#### Texto do exercício ####

Se o pronunciamento visava a tranquilizar a população, menção ao estado de sítio teve efeito inverso
O presidente Jair Bolsonaro trocou o ministro da Saúde sem arredar um milímetro de suas convicções sobre o combate à pandemia do coronavírus. E ainda valeu-se do discurso de apresentação do novo ministro para subir o tom contra os governadores e o Congresso. Se o pronunciamento visava a tranquilizar a população sobre a condução de um governo desfalcado do principal gerente do combate à pandemia, a menção ao estado de sítio, ainda que para dizer que o instrumento não seria usado, teve efeito inverso.
Ao citar o “clima de terror que se instalou na sociedade”, Bolsonaro tentou relacioná-lo ao desemprego provocado pelas medidas restritivas dos governos estaduais e não ao medo da morte pela doença. Subiu o tom contra os governadores, com quem trava uma disputa no Congresso no projeto de compensação pelas perdas na arrecadação: “Se governadores e prefeitos exageraram, não coloquem essa conta nas costas do povo brasileiro”. São Paulo e Rio, de João Doria e Wilson Witzel, são os Estados que mais perderam receita.
Acusou-os de cercear direitos individuais, quando “quem tem direito a estado de defesa ou estado de sítio é o presidente da República”. Não defendeu o uso de nenhum dos dois instrumentos, mas sua menção no discurso não é fortuita. Tanto reitera sua autoridade num momento em que foi derrotado na Câmara pelo projeto de ajuda aos Estados e no Supremo pela tentativa de afrouxar o isolamento social, quanto tenta colocar governadores e prefeitos no mesmo balaio de seu voluntarismo.
Ao demitir o ministro mais popular de seu governo em meio à elevação da curva de óbitos da covid-19, Bolsonaro fez aposta arriscada. Os panelaços, durante o discurso, anteciparam prejuízos que já busca socializar. Se ele perde com a demissão de Henrique Mandetta, governadores e prefeitos, alheios ao fato de que “junto com o vírus veio uma máquina de moer empregos”, não podem sair ganhando: “O remédio não pode ser mais danoso que a doença”.

#### Dados para análise ####

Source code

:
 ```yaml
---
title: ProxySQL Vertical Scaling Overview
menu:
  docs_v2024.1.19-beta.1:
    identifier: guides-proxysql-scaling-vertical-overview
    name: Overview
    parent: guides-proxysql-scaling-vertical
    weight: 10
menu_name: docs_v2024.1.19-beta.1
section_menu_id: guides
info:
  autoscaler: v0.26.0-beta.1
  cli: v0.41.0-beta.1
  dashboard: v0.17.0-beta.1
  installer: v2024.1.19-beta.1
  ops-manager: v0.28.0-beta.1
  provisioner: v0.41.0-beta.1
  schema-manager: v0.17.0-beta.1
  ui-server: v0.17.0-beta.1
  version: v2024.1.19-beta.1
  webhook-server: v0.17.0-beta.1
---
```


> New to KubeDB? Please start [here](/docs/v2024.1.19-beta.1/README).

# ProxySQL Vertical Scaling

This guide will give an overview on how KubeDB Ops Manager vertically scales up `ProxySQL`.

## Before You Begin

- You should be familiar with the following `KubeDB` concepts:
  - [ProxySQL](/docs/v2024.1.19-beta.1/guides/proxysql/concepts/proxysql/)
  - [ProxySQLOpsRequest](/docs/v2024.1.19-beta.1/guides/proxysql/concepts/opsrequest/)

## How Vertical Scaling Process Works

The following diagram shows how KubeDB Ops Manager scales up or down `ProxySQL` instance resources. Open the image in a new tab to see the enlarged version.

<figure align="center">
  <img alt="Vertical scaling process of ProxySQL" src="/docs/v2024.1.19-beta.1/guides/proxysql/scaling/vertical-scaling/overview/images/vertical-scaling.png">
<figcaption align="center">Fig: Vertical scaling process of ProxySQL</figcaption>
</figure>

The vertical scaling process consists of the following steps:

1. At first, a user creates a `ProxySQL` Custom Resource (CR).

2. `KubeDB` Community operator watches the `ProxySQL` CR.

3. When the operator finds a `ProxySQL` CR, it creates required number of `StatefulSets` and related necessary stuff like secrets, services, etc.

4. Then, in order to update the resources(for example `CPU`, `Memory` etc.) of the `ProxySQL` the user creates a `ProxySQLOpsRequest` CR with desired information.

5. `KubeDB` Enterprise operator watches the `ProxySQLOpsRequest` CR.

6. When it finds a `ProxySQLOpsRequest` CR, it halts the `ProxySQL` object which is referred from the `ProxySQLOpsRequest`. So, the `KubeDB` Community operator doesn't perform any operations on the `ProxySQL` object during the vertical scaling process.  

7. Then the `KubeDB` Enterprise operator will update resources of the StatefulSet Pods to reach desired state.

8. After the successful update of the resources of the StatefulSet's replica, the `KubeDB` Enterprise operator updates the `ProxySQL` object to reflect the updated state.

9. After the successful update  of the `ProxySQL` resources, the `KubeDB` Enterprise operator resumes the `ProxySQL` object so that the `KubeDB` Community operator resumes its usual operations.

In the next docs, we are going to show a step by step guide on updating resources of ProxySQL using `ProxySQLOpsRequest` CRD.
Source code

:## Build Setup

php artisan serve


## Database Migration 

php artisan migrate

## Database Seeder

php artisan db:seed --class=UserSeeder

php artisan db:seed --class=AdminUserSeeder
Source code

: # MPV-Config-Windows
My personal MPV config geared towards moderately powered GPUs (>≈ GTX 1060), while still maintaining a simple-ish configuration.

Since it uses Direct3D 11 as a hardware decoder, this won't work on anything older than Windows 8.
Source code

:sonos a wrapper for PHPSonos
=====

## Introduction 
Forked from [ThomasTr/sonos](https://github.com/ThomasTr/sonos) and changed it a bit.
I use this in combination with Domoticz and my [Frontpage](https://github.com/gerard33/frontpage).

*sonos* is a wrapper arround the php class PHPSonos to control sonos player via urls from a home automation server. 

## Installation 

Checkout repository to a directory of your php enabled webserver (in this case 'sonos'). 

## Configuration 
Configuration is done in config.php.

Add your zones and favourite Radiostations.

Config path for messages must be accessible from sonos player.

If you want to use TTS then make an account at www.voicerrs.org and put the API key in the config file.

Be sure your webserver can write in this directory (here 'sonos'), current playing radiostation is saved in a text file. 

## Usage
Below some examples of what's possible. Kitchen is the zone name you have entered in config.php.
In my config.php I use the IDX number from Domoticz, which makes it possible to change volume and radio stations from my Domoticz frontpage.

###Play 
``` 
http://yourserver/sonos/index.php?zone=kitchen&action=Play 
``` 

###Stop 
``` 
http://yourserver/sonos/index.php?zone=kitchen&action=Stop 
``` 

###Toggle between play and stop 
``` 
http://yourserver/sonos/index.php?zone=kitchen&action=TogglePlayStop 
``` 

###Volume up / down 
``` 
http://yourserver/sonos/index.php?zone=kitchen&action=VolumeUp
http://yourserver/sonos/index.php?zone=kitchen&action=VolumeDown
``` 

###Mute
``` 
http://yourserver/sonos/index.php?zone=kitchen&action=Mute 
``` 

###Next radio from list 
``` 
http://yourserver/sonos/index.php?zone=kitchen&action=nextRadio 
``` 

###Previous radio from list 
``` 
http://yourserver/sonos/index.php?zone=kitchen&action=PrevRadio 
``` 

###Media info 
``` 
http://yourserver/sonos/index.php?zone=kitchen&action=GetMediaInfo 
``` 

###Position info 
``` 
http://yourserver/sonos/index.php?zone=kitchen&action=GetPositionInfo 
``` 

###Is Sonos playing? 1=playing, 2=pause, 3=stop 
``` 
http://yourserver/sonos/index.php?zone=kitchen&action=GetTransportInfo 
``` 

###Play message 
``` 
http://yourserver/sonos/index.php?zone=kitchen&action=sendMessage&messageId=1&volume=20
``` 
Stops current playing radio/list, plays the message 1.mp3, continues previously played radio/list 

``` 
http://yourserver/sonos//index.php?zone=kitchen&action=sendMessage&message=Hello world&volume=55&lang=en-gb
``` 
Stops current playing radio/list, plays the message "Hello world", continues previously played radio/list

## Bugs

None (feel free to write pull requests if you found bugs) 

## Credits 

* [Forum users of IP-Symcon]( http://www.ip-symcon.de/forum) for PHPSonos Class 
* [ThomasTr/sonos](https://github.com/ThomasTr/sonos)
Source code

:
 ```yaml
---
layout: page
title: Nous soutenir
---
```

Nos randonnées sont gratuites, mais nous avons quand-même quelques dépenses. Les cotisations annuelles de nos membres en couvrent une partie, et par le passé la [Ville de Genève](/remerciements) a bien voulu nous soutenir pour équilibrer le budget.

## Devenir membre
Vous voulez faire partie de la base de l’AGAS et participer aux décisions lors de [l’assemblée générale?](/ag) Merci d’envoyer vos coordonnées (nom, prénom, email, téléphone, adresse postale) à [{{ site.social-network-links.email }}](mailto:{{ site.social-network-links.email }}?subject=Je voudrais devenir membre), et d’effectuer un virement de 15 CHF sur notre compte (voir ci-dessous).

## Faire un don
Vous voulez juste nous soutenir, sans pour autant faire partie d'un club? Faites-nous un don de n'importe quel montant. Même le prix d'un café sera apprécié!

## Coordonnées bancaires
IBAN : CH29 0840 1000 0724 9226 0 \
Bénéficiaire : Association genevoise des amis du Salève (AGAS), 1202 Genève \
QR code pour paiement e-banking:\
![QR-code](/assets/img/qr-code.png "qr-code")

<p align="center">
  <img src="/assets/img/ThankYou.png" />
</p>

####

Descrição da tarefa => De acordo com o texto sobre a troca do ministro da Saúde, quais são os Estados que mais perderam receita?

Resposta da tarefa => São Paulo e Rio, de João Doria e Wilson Witzel.